International Students and Political Identity on Campus
With Corey Shdaimah
Research on international students in higher education has primarily focused on their experiences on campus in relation to cultural adaptation and adjustment, academic performance, wellbeing, belonging and economic and policy perspectives. This project looks at the civic and political identities of students from countries involved in conflict in “magnet countries” for higher education. The project aims to understand the experiences of students who are ascribed certain identities and/ or political/ moral/ religious views based on their nationality and the interrelations they have with those surrounding them, around their governments’ involvement and their complicity in conflict. The project builds on Goffman’s (1963) idea of the stickiness of stigma and contamination. This project focuses on students from China, Russia, Israel and predominantly Muslim countries in Australia, the United Kingdom and the United States.
Dialogue and critical thinking: Undergraduate academic writing and dialogue (Co-PI)

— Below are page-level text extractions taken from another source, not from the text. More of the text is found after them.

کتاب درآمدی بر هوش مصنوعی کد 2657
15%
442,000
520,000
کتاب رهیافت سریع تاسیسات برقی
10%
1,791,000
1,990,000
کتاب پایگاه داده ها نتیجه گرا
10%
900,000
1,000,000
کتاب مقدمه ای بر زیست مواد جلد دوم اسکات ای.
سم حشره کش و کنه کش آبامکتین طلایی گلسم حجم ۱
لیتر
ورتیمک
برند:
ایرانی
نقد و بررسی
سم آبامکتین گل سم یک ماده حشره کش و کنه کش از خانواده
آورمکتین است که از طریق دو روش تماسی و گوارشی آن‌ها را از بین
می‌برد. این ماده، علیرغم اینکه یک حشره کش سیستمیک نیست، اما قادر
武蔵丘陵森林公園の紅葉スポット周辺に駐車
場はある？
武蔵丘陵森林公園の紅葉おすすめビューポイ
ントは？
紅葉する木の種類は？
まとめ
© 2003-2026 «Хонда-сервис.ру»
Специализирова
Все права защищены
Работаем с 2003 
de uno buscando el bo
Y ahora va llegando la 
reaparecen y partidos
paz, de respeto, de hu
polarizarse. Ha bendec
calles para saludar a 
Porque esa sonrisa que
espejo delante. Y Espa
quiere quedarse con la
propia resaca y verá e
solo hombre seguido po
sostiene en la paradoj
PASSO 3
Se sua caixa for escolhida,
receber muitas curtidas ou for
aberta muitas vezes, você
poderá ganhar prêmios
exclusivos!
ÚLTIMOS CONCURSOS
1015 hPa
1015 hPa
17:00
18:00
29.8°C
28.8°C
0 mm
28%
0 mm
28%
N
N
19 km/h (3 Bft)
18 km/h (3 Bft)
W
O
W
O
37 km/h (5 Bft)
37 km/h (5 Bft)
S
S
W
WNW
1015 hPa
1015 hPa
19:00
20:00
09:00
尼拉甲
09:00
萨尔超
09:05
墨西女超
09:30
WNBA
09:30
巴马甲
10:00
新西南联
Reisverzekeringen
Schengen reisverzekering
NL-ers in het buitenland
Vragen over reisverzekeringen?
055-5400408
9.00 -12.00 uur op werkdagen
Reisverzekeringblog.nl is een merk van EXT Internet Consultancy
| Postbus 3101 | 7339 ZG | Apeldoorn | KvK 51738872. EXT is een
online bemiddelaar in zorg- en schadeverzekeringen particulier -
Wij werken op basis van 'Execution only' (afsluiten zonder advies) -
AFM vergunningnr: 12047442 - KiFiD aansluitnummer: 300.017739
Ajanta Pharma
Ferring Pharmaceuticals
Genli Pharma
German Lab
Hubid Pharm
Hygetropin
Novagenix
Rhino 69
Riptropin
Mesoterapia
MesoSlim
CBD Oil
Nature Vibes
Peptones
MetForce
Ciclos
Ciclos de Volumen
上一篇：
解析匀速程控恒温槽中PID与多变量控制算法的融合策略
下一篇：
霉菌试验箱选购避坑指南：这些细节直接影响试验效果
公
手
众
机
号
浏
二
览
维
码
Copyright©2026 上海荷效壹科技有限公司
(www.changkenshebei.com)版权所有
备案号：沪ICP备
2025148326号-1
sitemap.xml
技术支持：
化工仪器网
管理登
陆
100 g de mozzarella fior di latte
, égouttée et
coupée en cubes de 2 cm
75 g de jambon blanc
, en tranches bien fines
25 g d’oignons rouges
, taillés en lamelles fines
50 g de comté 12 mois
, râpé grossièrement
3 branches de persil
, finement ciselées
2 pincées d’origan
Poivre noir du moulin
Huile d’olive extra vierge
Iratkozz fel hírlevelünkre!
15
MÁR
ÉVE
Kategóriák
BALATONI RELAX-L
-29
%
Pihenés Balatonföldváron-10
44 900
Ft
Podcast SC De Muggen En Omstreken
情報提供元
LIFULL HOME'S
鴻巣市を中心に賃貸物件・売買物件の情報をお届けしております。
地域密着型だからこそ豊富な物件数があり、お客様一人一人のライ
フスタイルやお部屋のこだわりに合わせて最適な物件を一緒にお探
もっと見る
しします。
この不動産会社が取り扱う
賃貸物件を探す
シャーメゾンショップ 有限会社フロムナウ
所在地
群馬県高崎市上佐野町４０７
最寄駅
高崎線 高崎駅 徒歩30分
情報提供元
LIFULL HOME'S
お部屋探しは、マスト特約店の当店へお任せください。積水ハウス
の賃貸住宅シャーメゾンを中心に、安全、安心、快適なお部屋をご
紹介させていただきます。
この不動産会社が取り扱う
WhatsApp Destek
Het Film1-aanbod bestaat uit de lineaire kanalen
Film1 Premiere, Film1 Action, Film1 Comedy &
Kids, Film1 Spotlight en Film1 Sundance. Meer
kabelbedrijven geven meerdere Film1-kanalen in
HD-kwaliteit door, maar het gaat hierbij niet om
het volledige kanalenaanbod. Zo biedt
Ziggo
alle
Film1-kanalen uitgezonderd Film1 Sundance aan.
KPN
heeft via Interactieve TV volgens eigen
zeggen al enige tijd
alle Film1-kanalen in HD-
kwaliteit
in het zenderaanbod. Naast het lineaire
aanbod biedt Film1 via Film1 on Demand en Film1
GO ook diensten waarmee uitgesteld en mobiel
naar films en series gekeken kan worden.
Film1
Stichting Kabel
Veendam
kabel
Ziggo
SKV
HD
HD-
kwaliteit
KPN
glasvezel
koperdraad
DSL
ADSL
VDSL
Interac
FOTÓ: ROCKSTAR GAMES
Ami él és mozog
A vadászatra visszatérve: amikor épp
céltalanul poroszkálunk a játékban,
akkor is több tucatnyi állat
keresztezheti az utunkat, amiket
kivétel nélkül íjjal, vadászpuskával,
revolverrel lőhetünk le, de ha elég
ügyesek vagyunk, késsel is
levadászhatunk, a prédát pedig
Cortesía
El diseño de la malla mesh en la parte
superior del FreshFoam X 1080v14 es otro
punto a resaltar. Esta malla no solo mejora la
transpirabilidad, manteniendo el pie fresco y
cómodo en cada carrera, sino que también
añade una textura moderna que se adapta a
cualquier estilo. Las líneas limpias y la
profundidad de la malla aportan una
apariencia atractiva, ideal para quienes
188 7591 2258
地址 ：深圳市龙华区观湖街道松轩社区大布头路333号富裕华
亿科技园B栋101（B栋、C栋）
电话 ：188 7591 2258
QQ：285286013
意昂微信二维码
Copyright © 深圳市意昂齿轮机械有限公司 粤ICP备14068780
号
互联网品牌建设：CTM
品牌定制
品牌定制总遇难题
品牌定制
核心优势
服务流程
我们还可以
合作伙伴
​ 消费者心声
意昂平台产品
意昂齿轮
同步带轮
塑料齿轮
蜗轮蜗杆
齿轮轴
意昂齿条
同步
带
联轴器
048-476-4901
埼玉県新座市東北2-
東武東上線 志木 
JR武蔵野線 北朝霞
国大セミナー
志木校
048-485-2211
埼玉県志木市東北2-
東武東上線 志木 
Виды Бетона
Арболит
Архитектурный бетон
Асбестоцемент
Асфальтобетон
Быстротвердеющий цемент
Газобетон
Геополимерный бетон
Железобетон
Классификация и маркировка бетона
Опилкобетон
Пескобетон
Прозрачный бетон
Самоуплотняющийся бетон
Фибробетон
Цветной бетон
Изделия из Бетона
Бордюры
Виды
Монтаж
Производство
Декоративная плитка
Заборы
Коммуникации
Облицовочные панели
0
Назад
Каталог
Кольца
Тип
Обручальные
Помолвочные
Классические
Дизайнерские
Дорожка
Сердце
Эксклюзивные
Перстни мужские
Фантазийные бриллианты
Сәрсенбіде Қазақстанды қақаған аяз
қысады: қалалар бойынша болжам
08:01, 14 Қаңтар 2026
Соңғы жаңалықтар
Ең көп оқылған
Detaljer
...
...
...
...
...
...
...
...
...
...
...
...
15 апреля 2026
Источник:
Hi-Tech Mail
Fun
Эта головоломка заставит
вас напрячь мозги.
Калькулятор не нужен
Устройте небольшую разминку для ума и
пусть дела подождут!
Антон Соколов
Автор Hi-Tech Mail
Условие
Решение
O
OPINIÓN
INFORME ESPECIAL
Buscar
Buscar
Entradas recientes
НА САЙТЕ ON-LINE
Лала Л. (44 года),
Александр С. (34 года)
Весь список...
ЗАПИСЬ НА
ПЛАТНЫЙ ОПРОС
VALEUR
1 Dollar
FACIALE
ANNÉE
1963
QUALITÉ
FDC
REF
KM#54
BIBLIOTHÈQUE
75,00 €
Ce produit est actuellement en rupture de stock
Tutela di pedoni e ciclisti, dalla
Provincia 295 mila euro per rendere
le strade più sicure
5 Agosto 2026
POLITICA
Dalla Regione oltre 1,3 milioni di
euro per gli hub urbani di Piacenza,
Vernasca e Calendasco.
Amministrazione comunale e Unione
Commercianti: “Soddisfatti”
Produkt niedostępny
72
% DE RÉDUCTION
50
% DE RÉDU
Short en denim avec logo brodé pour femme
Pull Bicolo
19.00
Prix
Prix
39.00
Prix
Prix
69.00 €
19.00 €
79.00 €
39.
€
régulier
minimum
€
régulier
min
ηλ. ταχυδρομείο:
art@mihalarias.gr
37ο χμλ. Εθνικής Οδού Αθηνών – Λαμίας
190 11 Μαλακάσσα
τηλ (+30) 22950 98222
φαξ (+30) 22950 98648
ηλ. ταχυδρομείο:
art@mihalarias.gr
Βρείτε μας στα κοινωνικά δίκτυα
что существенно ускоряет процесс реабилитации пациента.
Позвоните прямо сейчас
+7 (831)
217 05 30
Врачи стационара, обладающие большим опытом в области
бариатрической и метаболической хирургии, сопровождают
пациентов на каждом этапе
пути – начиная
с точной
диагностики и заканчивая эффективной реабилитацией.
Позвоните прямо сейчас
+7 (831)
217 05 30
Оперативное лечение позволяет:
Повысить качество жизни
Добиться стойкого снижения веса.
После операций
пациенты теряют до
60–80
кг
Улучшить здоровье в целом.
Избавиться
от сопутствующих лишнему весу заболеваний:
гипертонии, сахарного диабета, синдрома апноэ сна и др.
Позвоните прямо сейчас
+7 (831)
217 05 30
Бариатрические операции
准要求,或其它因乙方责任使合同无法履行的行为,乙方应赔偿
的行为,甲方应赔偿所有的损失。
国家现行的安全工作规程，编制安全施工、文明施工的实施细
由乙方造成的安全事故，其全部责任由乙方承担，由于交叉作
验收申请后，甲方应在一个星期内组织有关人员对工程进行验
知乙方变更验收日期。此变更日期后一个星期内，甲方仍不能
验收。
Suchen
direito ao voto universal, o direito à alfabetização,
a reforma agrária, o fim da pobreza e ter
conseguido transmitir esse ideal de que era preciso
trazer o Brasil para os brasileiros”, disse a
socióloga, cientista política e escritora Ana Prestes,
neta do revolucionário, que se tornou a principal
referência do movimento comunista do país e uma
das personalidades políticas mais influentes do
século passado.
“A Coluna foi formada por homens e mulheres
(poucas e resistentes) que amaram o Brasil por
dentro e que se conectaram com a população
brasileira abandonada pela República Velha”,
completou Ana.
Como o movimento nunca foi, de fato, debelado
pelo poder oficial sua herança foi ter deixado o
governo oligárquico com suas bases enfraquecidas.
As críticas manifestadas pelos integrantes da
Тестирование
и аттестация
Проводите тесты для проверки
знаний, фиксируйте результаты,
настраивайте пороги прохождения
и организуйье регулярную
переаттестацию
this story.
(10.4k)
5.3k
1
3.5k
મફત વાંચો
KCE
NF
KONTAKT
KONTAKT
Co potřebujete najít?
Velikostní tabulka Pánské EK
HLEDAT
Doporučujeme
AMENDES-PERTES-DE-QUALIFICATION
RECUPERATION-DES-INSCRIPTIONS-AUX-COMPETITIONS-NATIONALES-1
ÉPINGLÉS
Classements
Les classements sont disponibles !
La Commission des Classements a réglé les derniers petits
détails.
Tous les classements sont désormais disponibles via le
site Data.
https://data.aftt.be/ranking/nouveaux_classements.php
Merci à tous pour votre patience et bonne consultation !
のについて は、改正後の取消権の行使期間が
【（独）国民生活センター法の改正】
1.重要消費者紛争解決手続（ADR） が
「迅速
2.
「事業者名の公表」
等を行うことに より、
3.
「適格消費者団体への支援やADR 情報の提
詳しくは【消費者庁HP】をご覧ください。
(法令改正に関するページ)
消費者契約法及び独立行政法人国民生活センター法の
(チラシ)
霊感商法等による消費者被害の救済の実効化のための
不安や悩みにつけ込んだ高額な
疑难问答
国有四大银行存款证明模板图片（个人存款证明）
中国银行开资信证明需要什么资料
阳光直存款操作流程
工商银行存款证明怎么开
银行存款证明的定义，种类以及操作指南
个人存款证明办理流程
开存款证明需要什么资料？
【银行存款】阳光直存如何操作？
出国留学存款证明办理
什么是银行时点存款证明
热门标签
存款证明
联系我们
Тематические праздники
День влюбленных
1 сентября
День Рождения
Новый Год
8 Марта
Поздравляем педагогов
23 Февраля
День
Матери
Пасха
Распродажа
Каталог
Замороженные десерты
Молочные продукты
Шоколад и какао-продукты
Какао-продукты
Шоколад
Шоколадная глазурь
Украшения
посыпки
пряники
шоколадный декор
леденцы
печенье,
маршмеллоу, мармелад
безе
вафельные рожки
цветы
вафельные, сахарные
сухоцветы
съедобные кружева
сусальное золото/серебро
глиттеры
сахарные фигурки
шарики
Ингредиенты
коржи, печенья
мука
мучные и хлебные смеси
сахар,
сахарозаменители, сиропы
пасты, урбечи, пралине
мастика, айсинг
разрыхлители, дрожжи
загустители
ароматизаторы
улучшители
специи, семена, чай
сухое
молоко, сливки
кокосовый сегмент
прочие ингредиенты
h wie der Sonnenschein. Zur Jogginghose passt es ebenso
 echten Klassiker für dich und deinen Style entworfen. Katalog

With Sigal Ben Porath, Ariana Zeitlin and Tom Nachtingal
This study looks at how dispositions for dialogue are developed among undergraduate students at the University of Pennsylvania. The purpose of this study is twofold: 1) to evaluate if, and to what extent, Paideia-designated seminars foster student development of dispositions needed to engage in dialogue across differences; 2) to examine the specific programmatic and pedagogical elements of Paideia-designated seminars that are contributing to student dispositional development. The findings and insights from this evaluation will inform dialogue-centered programming at the University of Pennsylvania and expand knowledge more broadly about the effects of college-level courses focusing on dialogue. It will identify key program components that are most effective towards cultivating student dispositions such as curiosity, humility, and empathy.
Walking to School: Planning for Educational Facility Location in Urban Malawi (Co-PI)
With Tamara Kerzhner and Shahar Livne
In Malawi, going to school is the most common trip taken by children, typically on foot, exposing them to various risks. Managing children’s travel burdens significantly affects household costs, time, and safety concerns. Despite these challenges, urban planning rarely considers school locations, with decisions driven by legislation, land availability, and profitability. Using an interdisciplinary approach, combining the sociology of school choice and the geography of walkability to explore the relationship between school access and urban mobility. The study involves interviews, surveys of parents and caregivers on school choice, and walking interviews with children to capture their daily experiences of walking to school.